A- "Hubük'lü (yörüngeli) göğe yemin olsun ki, siz kâfirler, hiç şüphesiz çelişkili sözler söylüyorsunuz."

İbn Abbâs (radıyallahü anh), Katâde ve İkrime diyorlar ki: "Yani düzgün ve kusursuz göğe yemin olsun."

Said b. Cübeyr diyor ki: "Yani ziynetli (süslü) göğe yemin olsun."

Mücâhid diyor ki.: "Yani yapısı sağlam, mükemmel olan göğe yemin olsun."

Mukatil, Kelbî ve Dahhâk diyorlar ki: "Yani yolları olan göğe yemin olsun." Buna göre yollardan murat da, ya fizikî yollardır ki, yıldızların yörüngelelidir; yahut aklî yollardır ki, tefekkürle bakanların düşündükleri yollardır. Yahut da yollardan murat, yıldızlardır. Zîrâ yıldızların belli yolları vardir.

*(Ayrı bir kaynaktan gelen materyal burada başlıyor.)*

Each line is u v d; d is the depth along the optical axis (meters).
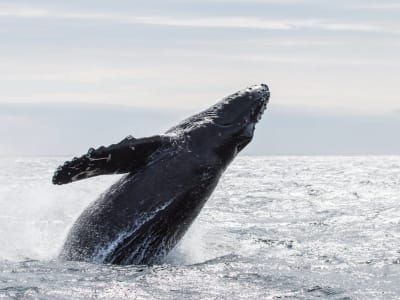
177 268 49.75
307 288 44.47
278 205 117.19
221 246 63.56
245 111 57.56
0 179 186.62
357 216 97.69
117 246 52.44
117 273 47.03
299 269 51.31
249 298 41.22
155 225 52.94
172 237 54.56
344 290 44.31
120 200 53.41
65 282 43.59
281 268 51.44
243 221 90.19
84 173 51.91
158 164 53.81
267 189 162.75
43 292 40.69
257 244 65.62
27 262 50.88
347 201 127.81
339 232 77.69
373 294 43.41
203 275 47.28
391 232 77.44
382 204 121.06
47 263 50.50
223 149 56.09
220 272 48.69
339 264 54.00
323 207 114.25
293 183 193.25
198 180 54.06
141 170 54.03
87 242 53.34
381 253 60.25
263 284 45.25
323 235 74.62
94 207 54.66
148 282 44.41
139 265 51.12
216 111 57.56
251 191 154.62
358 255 58.94
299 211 106.19
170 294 41.47
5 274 45.75
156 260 54.31
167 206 52.91
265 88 59.59
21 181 177.50
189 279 45.81
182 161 54.12
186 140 55.38
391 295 43.19
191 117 57.88
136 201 52.97
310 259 56.19
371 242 68.19
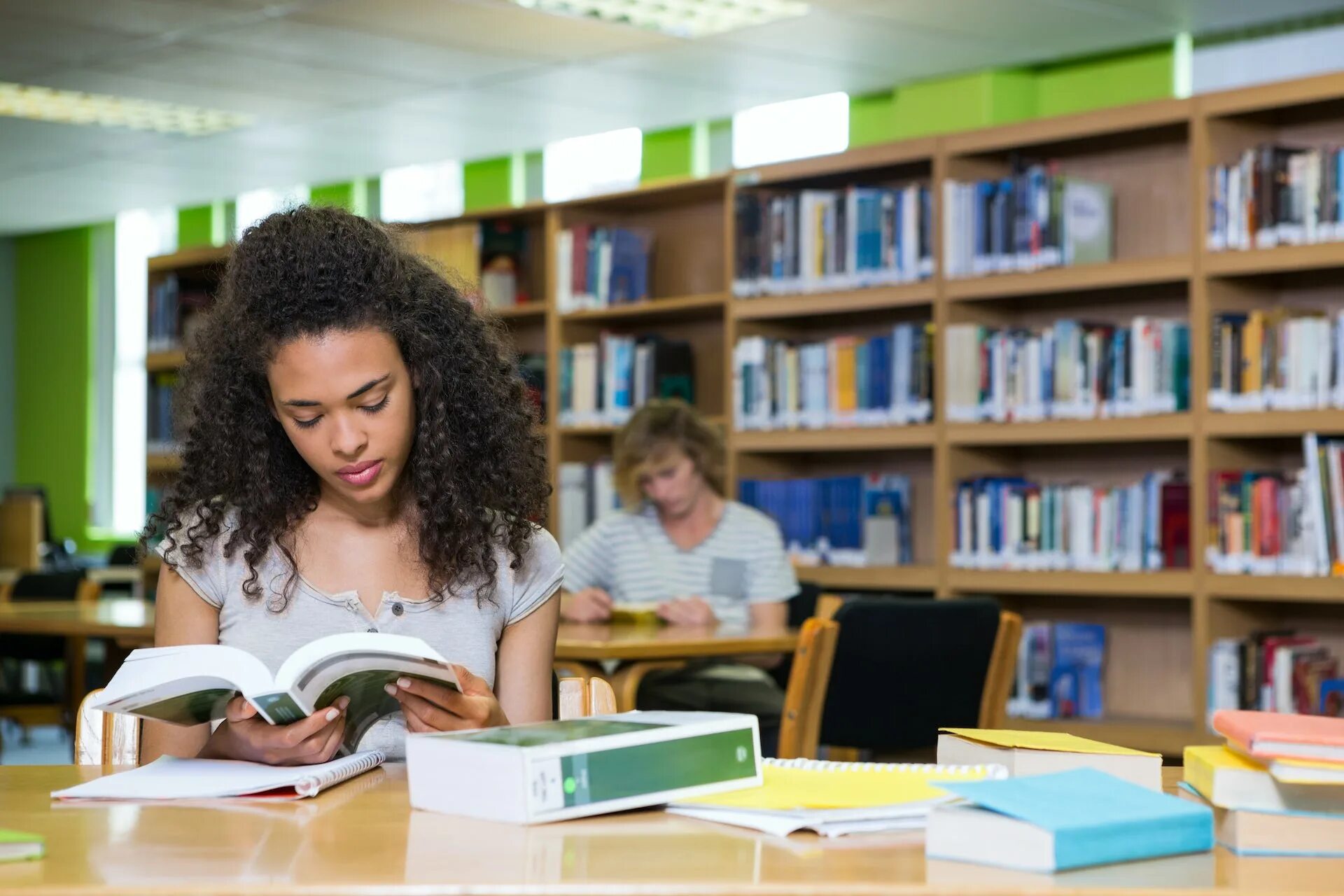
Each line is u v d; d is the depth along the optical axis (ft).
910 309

Hasen-ı Basrî diyor ki: "Hubük, ziynet anlamındadır; ondan murat, yıldızlardır. Zîrâ yıldızlar, gökleri süslemektedir."

Kâfirlerin sözlerinin çelişkili olmasından kastedilen, onların, Peygamberimiz hakkında bazen, şâir, bazen büyücü ve bazen de deli demeleridir. Ve Kur’ân hakkında da bazen şiir, bazen büyü ve bazen de eskilerin masalları demeleridir.

B- "Döndürülen, ondan döndürülür."

Yani döndürülmek istenen, Kur’ân'dan, yahut Resûlüllah'tan döndürülür. Çünkü bu döndürmeden, daha feci ve ağır bir döndürme yoktur.

Diğer bir görüşe göre ise, Allah'ın ezelî ilminde ve takdirinde haktan döndürülmüş olan döndürülür.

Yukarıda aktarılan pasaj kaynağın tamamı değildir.